Podem, entretanto, pesquisar qualquer referência a lugares onde passei.
Quando Lucinda Pereira, 74 anos, começou a tear monelhas, ainda na freguesia de Vilar do Monte, Ponte de Lima, todo o lavrador que tivesse vacas tinha de as ter. “Nesse tempo, tinha eu 14 ou 15 anos, os animais tinham todos cangas e para aliviar punha-se a monelha na cabeça da vaca. Era para não trilhar. Os mais pobres faziam-nas com um saco velho cheio de palha, os outros encomendavam-nas”.
Lucinda aprendeu a tecer essa espécie de almofada que assentava na canga dos bois com uma senhora das terras de Coura. Fez tantas e durante tanto tempo que lhe perdeu a conta. Quando as cangas perderam o uso e as monelhas levaram o mesmo caminho, Lucinda passou a fazê-las por encomenda.

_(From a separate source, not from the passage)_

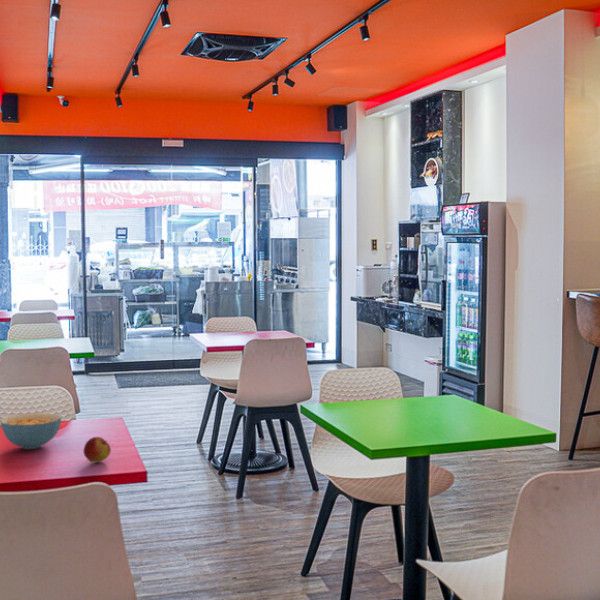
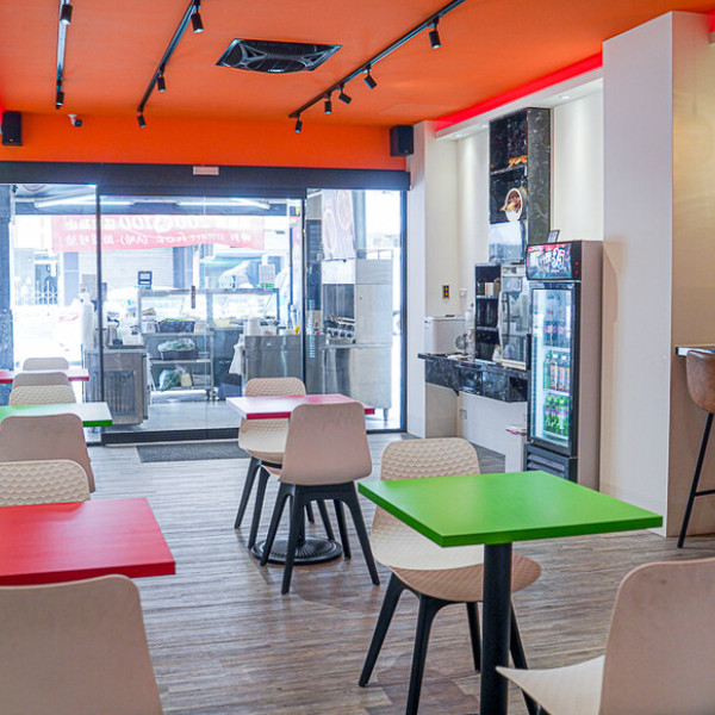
- apple [82,436,112,463]
- cereal bowl [0,413,62,450]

“Vendi muitas para o Canadá, para França. Agora já não tenho vista para as trabalhar e já não há material, a lã, o pano, as linhas próprias para elas, a correia”. Hoje há monelhas tecidas por Lucinda Pereira em todo o lado menos em sua casa. “Vendi-as todas”. Encontrei Lucinda e o marido entretidos no trabalho do campo em Grijó, Rio Frio, uma freguesia serrana a uns quilómetros largos do vale onde repousa Arcos de Valdevez. Grijó tornou-se conhecida pela broa de milho premiada em Itália e que atraíu ali jornais e televisões. “Aqui o ar é bom, sim senhor mas a vida do campo é escrava”, explica Lucinda, que continua a viver da lavoura, do milho, das batatas, das ovelhas, do feijão.

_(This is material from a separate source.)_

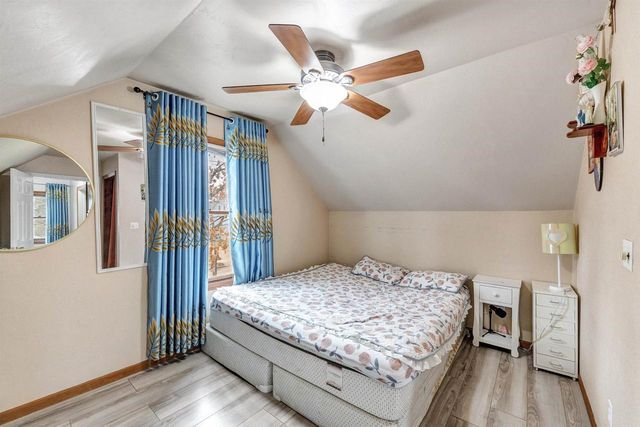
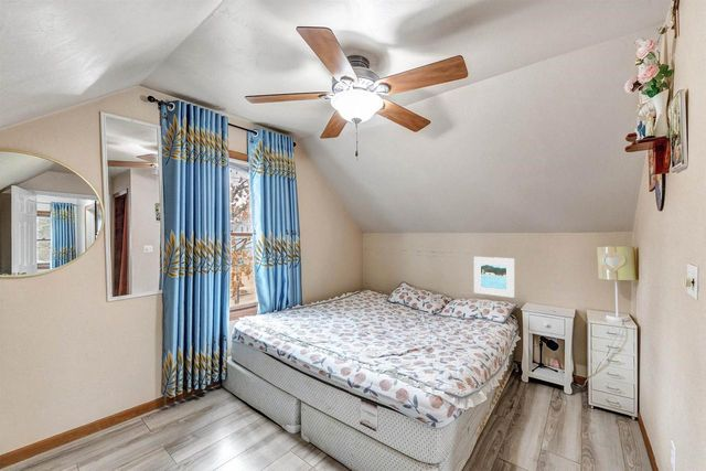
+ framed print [473,256,515,299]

Dias antes ainda andava eu pelas margens do Rio Minho, agradecido pelo Outubro ameno e soalheiro. A praça fronteira à Torre do Relógio, em Caminha, enchia-se de espanhóis nas esplanadas, o coloridos das embarcações diluindo nas águas de um azul suave de aguarela. Até Vila Nova de Cerveira, absorvi aquele Minho fronteiriço e mais buliçoso. Foi quando peguei a EN 302 em direcção a Paredes de Coura, que encontrei muito outonal e posta em sossego umas valentes horas mais tarde. No dia seguinte, descendo para as bandas de Arcos de Valdevez é que percebi verdadeiramente que já estava num outro minho, serrano, as aldeias espaçando-se em declives.

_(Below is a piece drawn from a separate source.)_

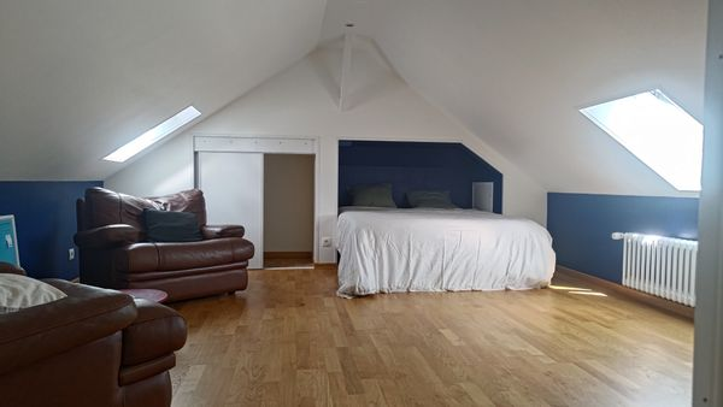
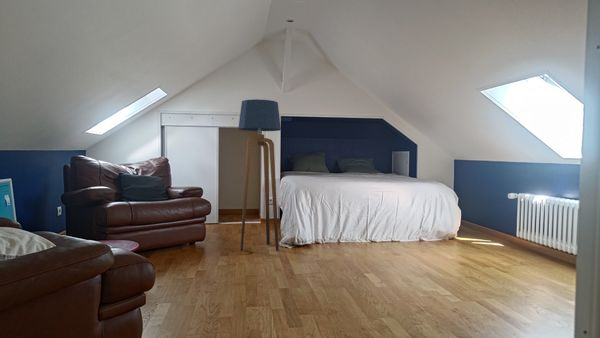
+ floor lamp [237,98,282,251]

No topo do que é hoje conhecido como a Paisagem Protegida do Corno do Bico, percebi o quanto valeu a pena percorrer a 303 para chegar a São Mamede e avistar o vale do Rio Vez lá em baixo. A estrada, essa, continuou a contorcer-se entre as últimas parras das vinhas já amarelecidas e avermelhadas.
De Arcos de Valdevez à bucólica Ponte da Barca é um pulo de não mais de cinco quilómetros, o que separa o Vez do Lima. Em Arcos (nos Arcos, como diz toda a gente) antes de me fazer ao caminho, cruzei respeitosamente a entrada da Igreja da Lapa e fui bater à porta da famosa Tasca do Delfim, um santuário pagão de concertinas do mundo inteiro. “Toquei muito por todo o lado, aqui em Portugal, nos Estados Unidos, Brasil, Canadá, Venezuela. Só a França fui 220 vezes”, explica sorridente Delfim Amorim “e em todo o lado onde ía comprava mais uma concertina com o dinheiro que ganhava”.
Delfim, que cantou e tocou durante três anos no afamado e turístico Restaurante Três Pontes em Viana do Castelo- “tinha de usar fato e gravata”- ainda é do tempo em que o tocador de concertina era visto como “parolo”: “Porque o indivíduo que aparecia com a concertina ao ombro era o gajo a quem toda a gente pagava uns copos para ouvir a música. Chamavam-lhe parolo”. Hoje, há uma legião de “parolos” de todas as idades e proveniências a fazer da concertina um ex-libris do Alto Minho.
“Deu-se a explosão total. Quando eu era novo alguma vez uma mulher tocava concertina? Hoje, vai-se a um encontro de concertinas, é mulheres, crianças, é incrível. Toda a gente quer aprender e cada vez mais porque a concertina é alegre, levezinha e faz-se gato sapato dela”, explica Delfim.
O tocador largou a estrada e deixa que venham até si, ao santuário. “Larguei por razões de saúde. Sabe que cantar ao desafio faz mal à saúde”, diz, sorrindo. “Ninguém canta ao desafio sem beber. Este ano fui às Feiras Novas (festas de Ponte de Lima) porque fazia 40 anos que lá vou e em 1970 recebi lá o primeiro prémio de cantigas ao desafio. Mas estive lá sexta-feira, recebi um ramo de flores, cantei e toquei, bebi uns copitos e ala dali para fora. Já me aperta a idade!”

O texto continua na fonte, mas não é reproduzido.